September 12, 2007

I Must Be Crazy

"Know thyself." Pretty simple concept right? I always thought it was. I mean, how could you possibly not know what's going on in your own head, not know who you are or what you want? Personally, I never understood how people could sometimes be so oblivious to themselves, how they could say one thing and do something else and not recognize the hypocrisy in their actions. I never wanted to be like that. I've always needed to be in control, be self aware, and make the right adjustments in my life or in my thinking to try and be the person that I believe I want to be. In that pursuit I feel I'm ahead of the curve. At this exact moment, at the exact second you read this, I still feel that I have a deep understanding of my morals, my convictions, my strengths and my flaws. Looking back, the changes I've made to myself since the days of high school are few and refining in nature.

I mention all this because it frustrates me that I've ignored a very obvious and very real problem in my life for the last few years. . .

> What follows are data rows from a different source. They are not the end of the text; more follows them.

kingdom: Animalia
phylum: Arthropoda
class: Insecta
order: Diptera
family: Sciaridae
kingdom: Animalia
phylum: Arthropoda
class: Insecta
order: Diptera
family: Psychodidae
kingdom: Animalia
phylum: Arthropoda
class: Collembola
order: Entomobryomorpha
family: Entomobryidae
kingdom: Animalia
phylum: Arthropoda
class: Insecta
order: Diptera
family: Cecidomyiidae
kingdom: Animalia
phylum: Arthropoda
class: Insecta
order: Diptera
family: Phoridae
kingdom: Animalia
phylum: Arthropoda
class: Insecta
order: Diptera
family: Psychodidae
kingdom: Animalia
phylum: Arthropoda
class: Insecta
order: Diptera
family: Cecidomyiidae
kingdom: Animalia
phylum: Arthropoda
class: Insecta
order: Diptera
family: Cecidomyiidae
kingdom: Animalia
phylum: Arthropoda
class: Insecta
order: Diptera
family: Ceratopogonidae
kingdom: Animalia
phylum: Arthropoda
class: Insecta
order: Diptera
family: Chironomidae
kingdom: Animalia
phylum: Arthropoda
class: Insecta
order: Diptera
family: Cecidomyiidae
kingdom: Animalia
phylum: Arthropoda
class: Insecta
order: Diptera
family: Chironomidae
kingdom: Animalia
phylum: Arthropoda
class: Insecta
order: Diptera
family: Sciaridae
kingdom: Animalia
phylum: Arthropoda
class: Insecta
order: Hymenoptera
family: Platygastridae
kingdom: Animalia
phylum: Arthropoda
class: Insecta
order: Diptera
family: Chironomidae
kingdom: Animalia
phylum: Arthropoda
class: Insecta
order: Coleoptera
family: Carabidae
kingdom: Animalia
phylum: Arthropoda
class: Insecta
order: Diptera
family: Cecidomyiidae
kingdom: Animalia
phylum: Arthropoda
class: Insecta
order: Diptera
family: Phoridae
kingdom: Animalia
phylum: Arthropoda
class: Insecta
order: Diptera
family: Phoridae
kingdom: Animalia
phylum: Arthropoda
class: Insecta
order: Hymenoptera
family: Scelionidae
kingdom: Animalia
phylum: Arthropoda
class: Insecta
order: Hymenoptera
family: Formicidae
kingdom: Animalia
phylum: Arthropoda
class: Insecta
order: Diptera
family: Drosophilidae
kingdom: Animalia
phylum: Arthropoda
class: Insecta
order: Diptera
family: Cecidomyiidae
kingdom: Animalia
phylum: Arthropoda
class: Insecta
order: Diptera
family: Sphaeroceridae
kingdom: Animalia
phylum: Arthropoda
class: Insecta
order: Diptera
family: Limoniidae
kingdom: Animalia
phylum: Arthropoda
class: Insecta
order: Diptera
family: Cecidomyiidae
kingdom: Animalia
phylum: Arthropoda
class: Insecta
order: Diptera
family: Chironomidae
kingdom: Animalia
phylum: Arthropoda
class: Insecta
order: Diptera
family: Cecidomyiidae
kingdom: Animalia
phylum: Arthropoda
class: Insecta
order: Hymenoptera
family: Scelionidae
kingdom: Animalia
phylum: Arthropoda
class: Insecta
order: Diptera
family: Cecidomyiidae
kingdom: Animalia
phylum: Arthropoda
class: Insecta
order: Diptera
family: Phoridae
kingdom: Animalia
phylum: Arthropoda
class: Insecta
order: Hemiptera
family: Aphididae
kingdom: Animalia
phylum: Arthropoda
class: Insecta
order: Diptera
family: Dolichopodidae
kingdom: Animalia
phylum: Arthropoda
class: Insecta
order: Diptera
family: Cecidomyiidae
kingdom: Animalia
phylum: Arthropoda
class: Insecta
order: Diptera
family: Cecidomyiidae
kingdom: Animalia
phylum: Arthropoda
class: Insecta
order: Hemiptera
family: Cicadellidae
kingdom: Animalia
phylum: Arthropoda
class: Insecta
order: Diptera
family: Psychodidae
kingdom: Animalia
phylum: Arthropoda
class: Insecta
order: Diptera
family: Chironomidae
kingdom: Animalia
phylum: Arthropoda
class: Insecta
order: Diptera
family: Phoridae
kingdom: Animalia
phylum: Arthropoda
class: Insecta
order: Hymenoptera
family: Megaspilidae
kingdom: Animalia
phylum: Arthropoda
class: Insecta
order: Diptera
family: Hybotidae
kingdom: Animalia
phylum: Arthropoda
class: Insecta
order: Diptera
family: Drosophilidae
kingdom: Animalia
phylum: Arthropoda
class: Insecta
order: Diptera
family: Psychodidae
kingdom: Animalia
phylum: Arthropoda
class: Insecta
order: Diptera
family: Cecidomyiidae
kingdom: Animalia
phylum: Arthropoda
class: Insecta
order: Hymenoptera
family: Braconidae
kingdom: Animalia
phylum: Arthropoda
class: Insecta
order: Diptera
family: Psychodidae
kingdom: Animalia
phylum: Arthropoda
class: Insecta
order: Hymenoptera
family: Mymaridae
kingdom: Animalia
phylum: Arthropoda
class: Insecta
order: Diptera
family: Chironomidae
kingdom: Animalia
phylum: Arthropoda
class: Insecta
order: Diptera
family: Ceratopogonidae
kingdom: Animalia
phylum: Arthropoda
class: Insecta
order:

"Oh my God, is Tegan coming out?!?"

No, and fuck you, that's not what I'm getting at. About five years ago, me and every other junior in the country had to decide what they wanted to do with their lives. Being at the top of my class, I felt like there was an obligation to join a profession of higher status, and since math and science were always my strong suits, I decided that chemical engineering, with its prestige and lofty starting salary, was the right choice. I say "obligation" with regret now; when classmates said "Tegan is gonna be a millionaire genius and Flacco is gonna be in the NFL" and I'd scoff because I knew that big fish in a little pond often aren't the biggest in the ocean, it seems that I subconscienciously bought into that way of thinking.

The truth of the matter is that I never really got into it. I've been doing the chemical engineering thing for about four years now, completing three different co-ops along the way, and nothing has ever grabbed my attention. Not once did I ever find anything that made me say "wow, this is pretty cool, this is definitely what I want to do when I graduate." When people asked me how I liked working, I'd always say that I enjoyed being employed and earning a paycheck and the social interaction, but that the work itself was never that great. And when people asked me how classes were, I'd shrug my shoulders. I kept making excuses for myself, saying that getting my degree was just a stepping stone for real life; that if I could just get through it and find a half-decent job that paid pretty well I'd be able to create a life outside of work that I'd be happy with.

I know differently now. What I know now that I didn't want to know before is that being happy with what I do is more important to me than the dollar amount on the paycheck I earn. Fact is, in the four years I've been taking classes and working jobs, the thing I've always looked forward to is coaching, and it's not because my brothers are on the team, and it's not because I get to be involved with a sport I used to play. It's because I feel like I'm making a difference, that maybe I'm actually making those kids better players, and maybe even better people.

What I want to do is teach.

Teaching has always been an option for me, something I've discussed with friends in the past. Foolishly, I've always created reasons not to because I thought that the money and bullshit "obligation" to my high school status lay elsewhere. In the four years I've been here at school, I've never been able to actually picture myself as an engineer, but I can quite easily see teaching as something I'd be able to get up every day for. Two years ago, when my sister decided she wanted to be a high school history teacher, I was genuinely jealous. Now I'm finally reading the writing that's been on the walls.

The road to being me hasn't had all that many short-cuts, and certain choices I've made have sometimes made the trip harder. I've been honest with people to a fault, maintained sobriety to the detriment of an easy social life, and adhered to a personal code of conduct that has seen me smacking my forehead after turning down girls of the not-so-sober status. Is choosing a new career going to make the path any easier? Hell no. Doing what I plan on doing is going to change a lot of things, but I do so knowing that change as a 22 year old college student is much easier to handle than change at 32.

But it's the right choice for me to make, and it's something I know I want to do.